A top scientific organization in the United States, the National Academy of Sciences, estimated that the Earth’s surface temperature has risen by around one degree Fahrenheit over the last century, with rapid warming in the last two decades. There is fresh and more significant evidence that human activities are to blame for most of the warming during the last 50 years. However, the importance of natural processes and cycles is still a point of contention.

The buildup of greenhouse gases – chiefly methane, carbon dioxide, and nitrous oxide – has changed the atmosphere’s chemical makeup as a result of human activity. The fact that these gases trap heat is undeniable, albeit there are questions regarding how the Earth’s climate reacts to them.

According to the United States Climate Change Science Program, factors including land-use change, aerosols, and others may play a role in climate change, although their impact is still unknown.

Who Conducts Research on Climate Change?

Thomas Jefferson pioneered modern climate prediction in the late 1700s, and it is still studied worldwide today.

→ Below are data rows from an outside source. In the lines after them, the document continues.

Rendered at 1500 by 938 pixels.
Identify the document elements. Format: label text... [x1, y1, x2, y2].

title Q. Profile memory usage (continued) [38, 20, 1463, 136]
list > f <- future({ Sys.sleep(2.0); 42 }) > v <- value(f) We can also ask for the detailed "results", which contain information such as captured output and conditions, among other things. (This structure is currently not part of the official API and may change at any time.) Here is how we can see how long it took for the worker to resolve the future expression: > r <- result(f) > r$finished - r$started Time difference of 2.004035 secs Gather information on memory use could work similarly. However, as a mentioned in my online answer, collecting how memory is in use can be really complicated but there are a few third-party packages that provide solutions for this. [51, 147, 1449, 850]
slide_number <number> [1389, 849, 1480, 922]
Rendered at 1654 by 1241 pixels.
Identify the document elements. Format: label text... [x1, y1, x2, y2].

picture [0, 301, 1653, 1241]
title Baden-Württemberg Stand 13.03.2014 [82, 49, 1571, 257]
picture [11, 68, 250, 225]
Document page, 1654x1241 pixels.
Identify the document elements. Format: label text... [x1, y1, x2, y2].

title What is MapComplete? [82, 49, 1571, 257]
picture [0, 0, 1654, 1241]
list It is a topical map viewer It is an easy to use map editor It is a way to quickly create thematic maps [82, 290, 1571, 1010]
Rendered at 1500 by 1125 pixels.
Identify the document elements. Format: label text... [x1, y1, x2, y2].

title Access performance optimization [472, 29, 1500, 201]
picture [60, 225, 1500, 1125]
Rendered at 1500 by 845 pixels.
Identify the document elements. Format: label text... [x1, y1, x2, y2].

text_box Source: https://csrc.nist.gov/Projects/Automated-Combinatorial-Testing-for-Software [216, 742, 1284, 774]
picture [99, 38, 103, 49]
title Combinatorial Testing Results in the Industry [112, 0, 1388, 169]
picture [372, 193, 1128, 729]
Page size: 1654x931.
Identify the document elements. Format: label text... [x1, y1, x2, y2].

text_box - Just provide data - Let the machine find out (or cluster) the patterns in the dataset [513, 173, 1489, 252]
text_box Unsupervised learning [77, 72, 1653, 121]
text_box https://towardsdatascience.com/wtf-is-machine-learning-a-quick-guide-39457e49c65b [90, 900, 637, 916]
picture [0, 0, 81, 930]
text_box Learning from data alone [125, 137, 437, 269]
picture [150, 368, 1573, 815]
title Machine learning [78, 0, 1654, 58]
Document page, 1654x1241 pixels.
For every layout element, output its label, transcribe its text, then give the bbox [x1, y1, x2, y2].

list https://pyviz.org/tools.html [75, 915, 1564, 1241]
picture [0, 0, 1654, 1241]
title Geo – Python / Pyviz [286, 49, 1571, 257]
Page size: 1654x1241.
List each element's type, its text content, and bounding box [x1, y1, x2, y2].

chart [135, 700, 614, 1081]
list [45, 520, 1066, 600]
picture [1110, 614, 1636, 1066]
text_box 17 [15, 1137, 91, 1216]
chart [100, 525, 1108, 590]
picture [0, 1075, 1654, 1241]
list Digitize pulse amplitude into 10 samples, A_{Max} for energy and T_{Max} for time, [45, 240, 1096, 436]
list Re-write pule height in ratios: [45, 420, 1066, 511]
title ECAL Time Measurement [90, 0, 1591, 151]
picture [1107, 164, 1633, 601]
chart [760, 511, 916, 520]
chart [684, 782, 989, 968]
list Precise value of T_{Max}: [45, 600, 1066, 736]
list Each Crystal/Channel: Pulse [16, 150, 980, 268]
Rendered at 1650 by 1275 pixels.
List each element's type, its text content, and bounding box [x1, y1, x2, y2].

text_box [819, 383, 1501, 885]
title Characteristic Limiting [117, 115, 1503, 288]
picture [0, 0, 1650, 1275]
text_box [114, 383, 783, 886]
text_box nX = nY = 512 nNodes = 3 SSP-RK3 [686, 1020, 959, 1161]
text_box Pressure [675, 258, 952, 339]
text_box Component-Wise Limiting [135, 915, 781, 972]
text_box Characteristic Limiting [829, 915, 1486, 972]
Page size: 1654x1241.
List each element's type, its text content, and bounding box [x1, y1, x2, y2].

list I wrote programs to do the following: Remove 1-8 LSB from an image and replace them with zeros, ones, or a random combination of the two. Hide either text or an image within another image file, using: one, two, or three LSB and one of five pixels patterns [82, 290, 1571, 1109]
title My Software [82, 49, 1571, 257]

The United States Global Change Research Program manages the world’s largest climate change research operation at the national level. Furthermore, NOAA, NASA, the US Environmental Protection Agency (EPA), and other federal agencies are aggressively engaging the states, business sector, states, and communities in win-win partnerships to address the crisis of global warming while also growing the economy. Many academic and private scientists also study climate change.

Weather Instruments


A weather station needs various weather instruments to accurately measure atmospheric conditions and provide reliable weather forecasts for weather and climate.

Here are some weather instruments that are essential in forecasting the weather.

  • Barometer – measures atmospheric pressure
  • Thermometer – measures sea surface and air temperature
  • Rain Gauge – measures precipitation amount
  • Wind vane – shows wind direction
  • Hygrometer – measures humidity
  • Anemometer – measures wind speed

Besides the weather forecast you receive from the local forecasters, you can also set up your weather station at home or purchase a personal weather station not to be dependent on a single source of the weather forecast, especially when you have upcoming outdoor activities like stargazing or astrophotography.